(Tasks to complete):
(a) Decide whether each statement below agrees with the passage on the Kalisz Governorate. Answer yes or no for each, and quote the deciding words of the passage exactly.
(i) The Kalisz Governorate kept the borders and centre of the Kalisz Voivodeship.
(ii) The Reform of 1844 merged the Kalisz Governorate into the Warsaw Governorate.
(iii) The 1867 reform made the Kalisz Governorate part of the Warsaw Governorate.
(b) Continue the passage on the Kalisz Governorate from its last sentence.

(Text segment):

┄┄┄┄┄┄┄┄┄┄┄┄┄┄┄┄┄┄┄┄

- Location in the Russian Empire
- Capital: Kalish
- •: 11,336.6 km^{2} (4,377.1 sq mi)
- • 1897: 840,597
- • Established: 1867
- • Disestablished: 1915
| Preceded by | Succeeded by |
| / Warsaw Governorate | Government General of Warsaw / |

= Kalisz Governorate =

1867–1915 unit of Poland

Kalisz Governorate (Note:
- Калишская губерния
- Gubernia kaliska
) was an administrative-territorial unit (guberniya) of Congress Poland of the Russian Empire.

==History==
It was created in 1837 from the Kalisz Voivodeship, and had the same borders and centre (Kalisz) as the voivodeship.

The Reform of 1844 merged the governorate into the larger Warsaw Governorate, until the 1867 reform which reversed those changes and recreated the Kalisz Governorate.

┄┄┄┄┄┄┄┄┄┄┄┄┄┄┄┄┄┄┄┄

(Given records):
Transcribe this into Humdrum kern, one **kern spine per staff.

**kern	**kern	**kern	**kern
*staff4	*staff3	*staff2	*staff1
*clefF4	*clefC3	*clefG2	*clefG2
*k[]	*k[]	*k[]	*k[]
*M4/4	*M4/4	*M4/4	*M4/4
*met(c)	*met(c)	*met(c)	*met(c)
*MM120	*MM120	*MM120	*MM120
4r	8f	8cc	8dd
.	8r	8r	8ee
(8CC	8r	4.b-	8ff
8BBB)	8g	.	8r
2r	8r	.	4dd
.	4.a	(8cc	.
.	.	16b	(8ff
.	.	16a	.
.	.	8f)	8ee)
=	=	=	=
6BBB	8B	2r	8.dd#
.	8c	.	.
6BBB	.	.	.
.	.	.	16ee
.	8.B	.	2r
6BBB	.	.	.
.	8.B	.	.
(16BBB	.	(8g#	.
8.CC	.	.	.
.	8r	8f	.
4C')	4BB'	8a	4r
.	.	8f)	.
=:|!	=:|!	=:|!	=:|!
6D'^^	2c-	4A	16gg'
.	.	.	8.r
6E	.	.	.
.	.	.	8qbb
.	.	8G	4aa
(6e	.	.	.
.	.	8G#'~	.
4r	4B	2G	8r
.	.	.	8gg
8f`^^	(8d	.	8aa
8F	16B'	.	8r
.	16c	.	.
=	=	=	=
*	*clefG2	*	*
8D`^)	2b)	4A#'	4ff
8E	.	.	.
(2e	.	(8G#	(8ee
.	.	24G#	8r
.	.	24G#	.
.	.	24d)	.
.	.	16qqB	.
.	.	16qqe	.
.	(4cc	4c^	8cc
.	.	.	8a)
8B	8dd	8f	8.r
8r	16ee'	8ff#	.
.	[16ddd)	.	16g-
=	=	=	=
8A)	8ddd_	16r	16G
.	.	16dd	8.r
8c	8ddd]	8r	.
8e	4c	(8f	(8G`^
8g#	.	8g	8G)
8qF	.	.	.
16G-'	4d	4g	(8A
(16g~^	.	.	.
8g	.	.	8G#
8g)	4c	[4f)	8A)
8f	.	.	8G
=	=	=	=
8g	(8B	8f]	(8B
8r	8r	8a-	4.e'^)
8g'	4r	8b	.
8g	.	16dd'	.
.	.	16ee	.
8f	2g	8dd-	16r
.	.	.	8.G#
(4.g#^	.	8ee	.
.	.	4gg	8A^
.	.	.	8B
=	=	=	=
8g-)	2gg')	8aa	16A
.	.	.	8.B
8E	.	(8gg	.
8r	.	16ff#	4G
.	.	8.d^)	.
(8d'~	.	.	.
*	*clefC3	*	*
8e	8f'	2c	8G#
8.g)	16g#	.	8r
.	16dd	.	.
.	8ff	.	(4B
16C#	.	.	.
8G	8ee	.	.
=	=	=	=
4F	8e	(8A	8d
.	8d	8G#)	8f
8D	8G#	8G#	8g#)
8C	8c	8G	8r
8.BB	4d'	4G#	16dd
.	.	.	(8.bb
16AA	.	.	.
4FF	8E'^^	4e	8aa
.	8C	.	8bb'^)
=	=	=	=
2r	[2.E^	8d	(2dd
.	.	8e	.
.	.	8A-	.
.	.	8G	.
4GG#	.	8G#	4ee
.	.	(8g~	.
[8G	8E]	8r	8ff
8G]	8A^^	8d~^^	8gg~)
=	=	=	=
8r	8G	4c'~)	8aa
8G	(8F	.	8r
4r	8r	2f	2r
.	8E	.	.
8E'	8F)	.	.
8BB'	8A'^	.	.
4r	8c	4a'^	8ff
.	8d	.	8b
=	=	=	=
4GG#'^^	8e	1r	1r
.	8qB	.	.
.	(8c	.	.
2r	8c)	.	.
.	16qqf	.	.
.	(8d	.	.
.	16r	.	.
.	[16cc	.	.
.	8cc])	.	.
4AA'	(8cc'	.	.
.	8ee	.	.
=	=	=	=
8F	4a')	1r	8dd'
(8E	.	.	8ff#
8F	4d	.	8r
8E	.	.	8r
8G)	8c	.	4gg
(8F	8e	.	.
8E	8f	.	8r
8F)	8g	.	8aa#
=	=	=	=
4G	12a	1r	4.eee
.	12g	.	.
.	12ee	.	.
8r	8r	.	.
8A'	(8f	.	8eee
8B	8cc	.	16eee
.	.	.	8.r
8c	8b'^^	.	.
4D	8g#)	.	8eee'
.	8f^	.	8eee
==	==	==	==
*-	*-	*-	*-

┄┄┄┄┄┄┄┄┄┄┄┄┄┄┄┄┄┄┄┄

(Written responses):
(a)
(i) Yes: "had the same borders and centre (Kalisz) as the voivodeship."
(ii) Yes: "The Reform of 1844 merged the governorate into the larger Warsaw Governorate"
(iii) No: "the 1867 reform which reversed those changes and recreated the Kalisz Governorate."

(b)
==Administrative division (since 1867)==
The Kalisz Governorate was divided into 8 counties.
List of counties:
- Kalisz County
- Koło County
- Konin County
- Łęczyca County
- Sieradz County
- Słupca County
- Turek County
- Wieluń County

==Language==

Numbers of speakers according to the Imperial census of 1897. In bold are languages spoken by more people than the state language.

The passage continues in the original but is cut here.